L’ordinanza impugnata ha operato la valutazione indicata, ritenendo la configurabilità della condotta distrattiva alla luce della concreta situazione della società poi fallita: la scissione, infatti, nella ricostruzione non contestata operata dai giudici cautelari, è intervenuta dopo l'accertamento tributario e quando S.G. s.r.l. si trovava in uno stato di insolvenza - elementi, questi, idonei a dar conto della grave situazione debitoria della società - e ha comportato l'assegnazione ad A. Immobiliare s.r.l., riferibile al nucleo famigliare dell'indagato (alle figlie G.P. e alla moglie A.B.), del cospicuo patrimonio immobiliare della fallita. La riconducibilità all'operazione di scissione di effetti immediatamente e volutamente depauperativi del patrimonio ed in prospettiva pregiudizievoli per i creditori laddove si addivenga ad una procedura concorsuale trova ulteriore giustificazione, nell'Iter argomentativo dell'ordinanza impugnata, dalla valutazione dell'operazione stessa nel quadro di ulteriori operazioni quali l'affitto di azienda concluso dalla fallita in favore di L. s.r.l. (le cui quote appartengono alle figlie di P.), in forza del quale sono stati ceduti tutti i contratti di appalto per un corrispettivo irrisorio e il riscatto di vari automezzi, sempre da parte di L. s.r.l., per una somma insignificante.

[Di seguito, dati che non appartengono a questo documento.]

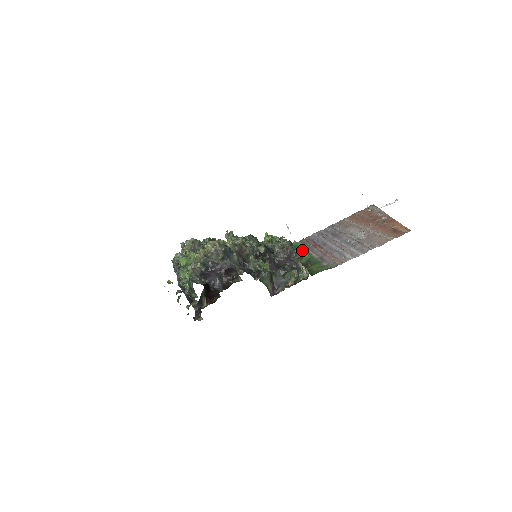
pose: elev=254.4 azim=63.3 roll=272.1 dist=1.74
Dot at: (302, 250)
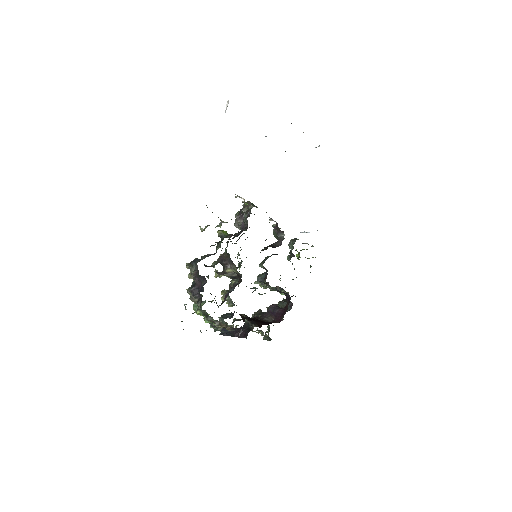
Dot at: (247, 202)
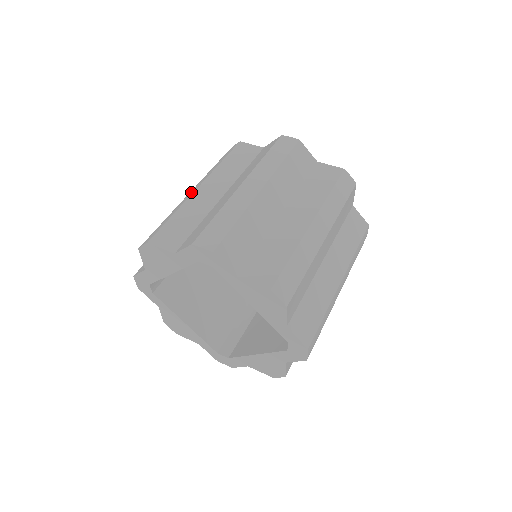
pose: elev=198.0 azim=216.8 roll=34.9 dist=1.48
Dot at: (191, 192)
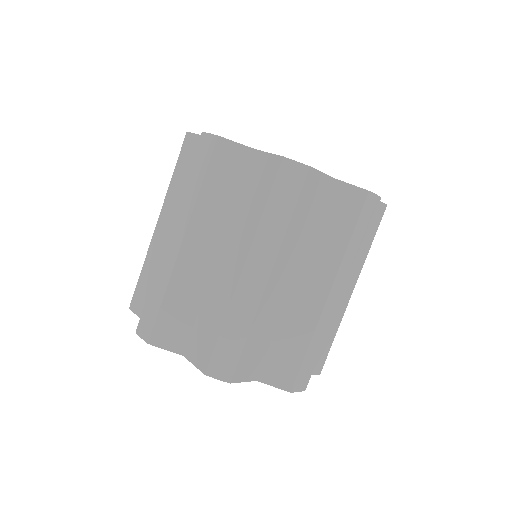
Dot at: occluded
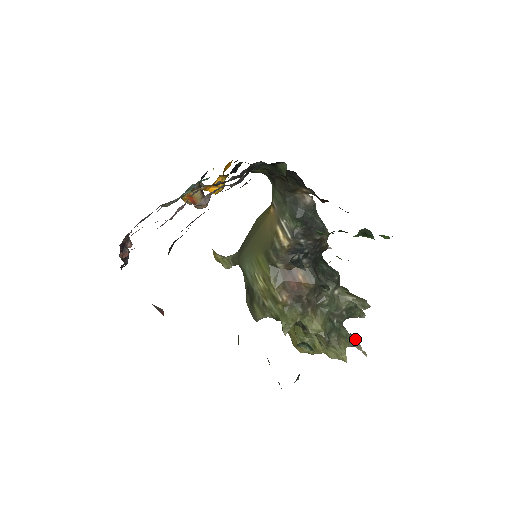
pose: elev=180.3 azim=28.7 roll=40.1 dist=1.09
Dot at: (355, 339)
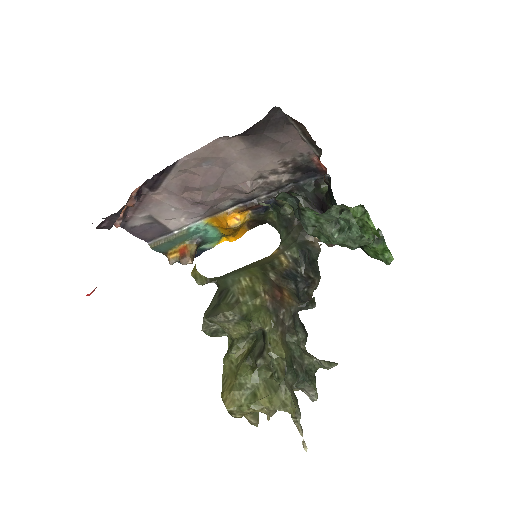
Dot at: occluded
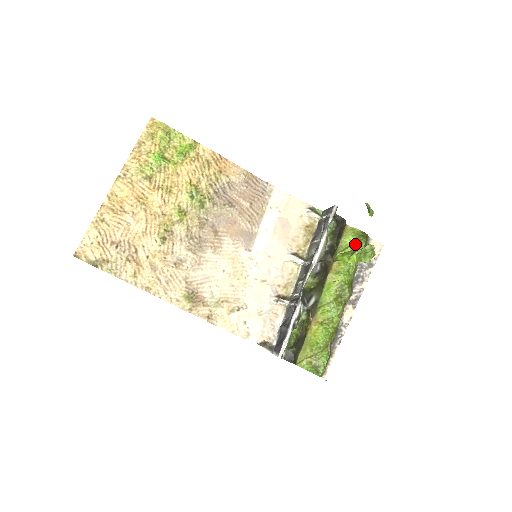
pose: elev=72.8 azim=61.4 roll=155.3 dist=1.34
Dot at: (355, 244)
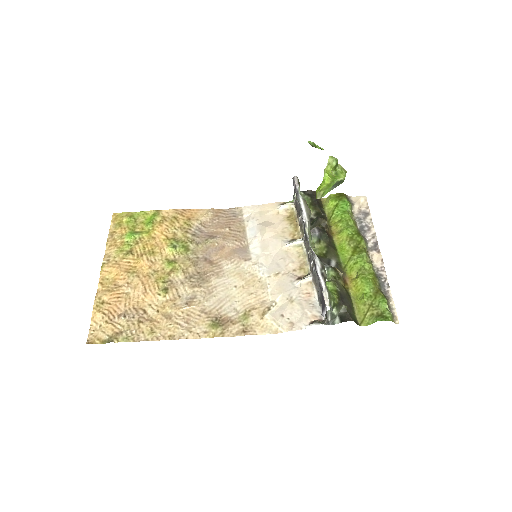
Dot at: (338, 204)
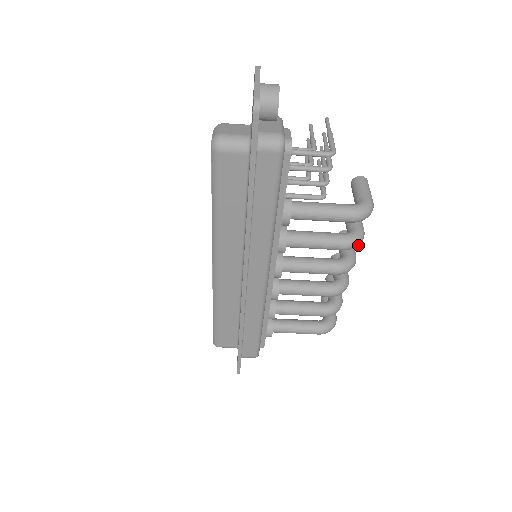
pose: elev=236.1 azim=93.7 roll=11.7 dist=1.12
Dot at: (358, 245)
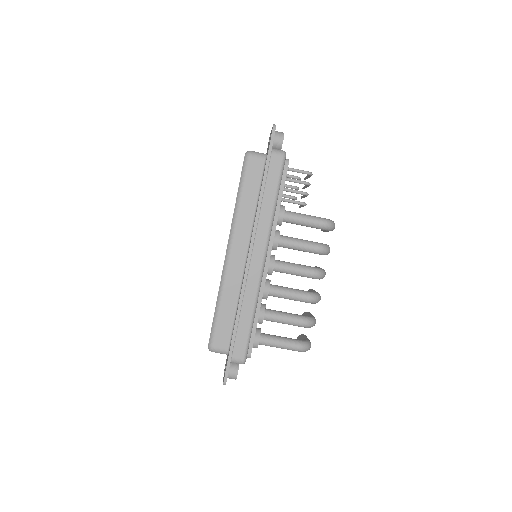
Dot at: (327, 252)
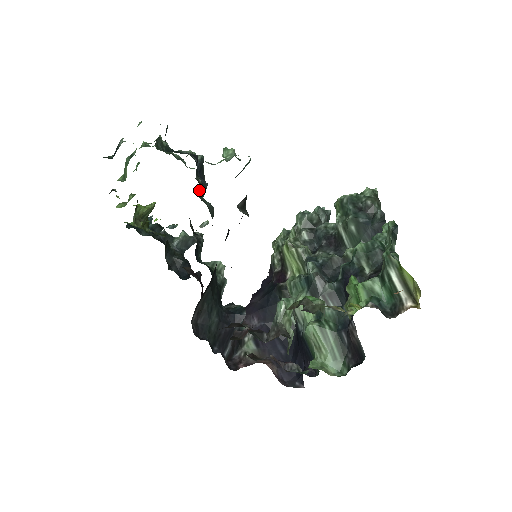
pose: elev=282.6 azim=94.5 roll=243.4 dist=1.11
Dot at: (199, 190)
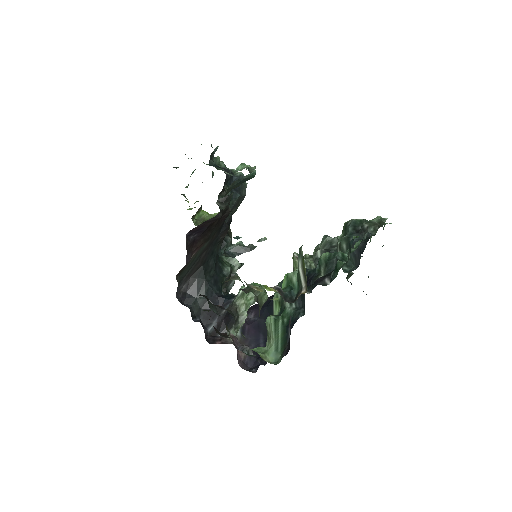
Dot at: (221, 195)
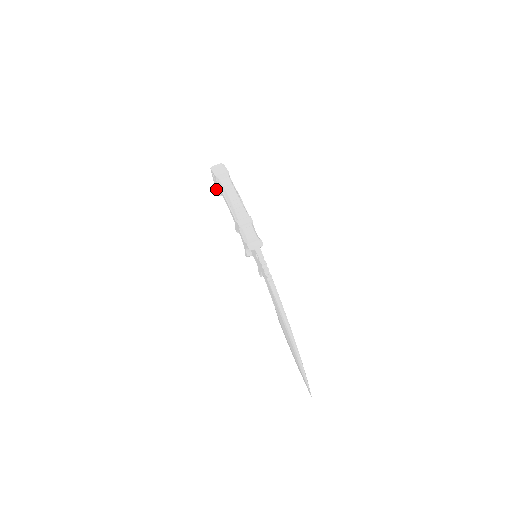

Nei termini indicati,, rileva il Collegio che l'ordinanza impugnata ha dato conto del fumus della fattispecie distrattiva e del reato tributario contestati, sicché i ricorsi devono essere rigettati e ciascun ricorrente deve essere condannato al pagamento delle spese processuali.

 

P.Q.M.

 

Rigetta i ricorsi e condanna i ricorrenti al pagamento delle spese processuali.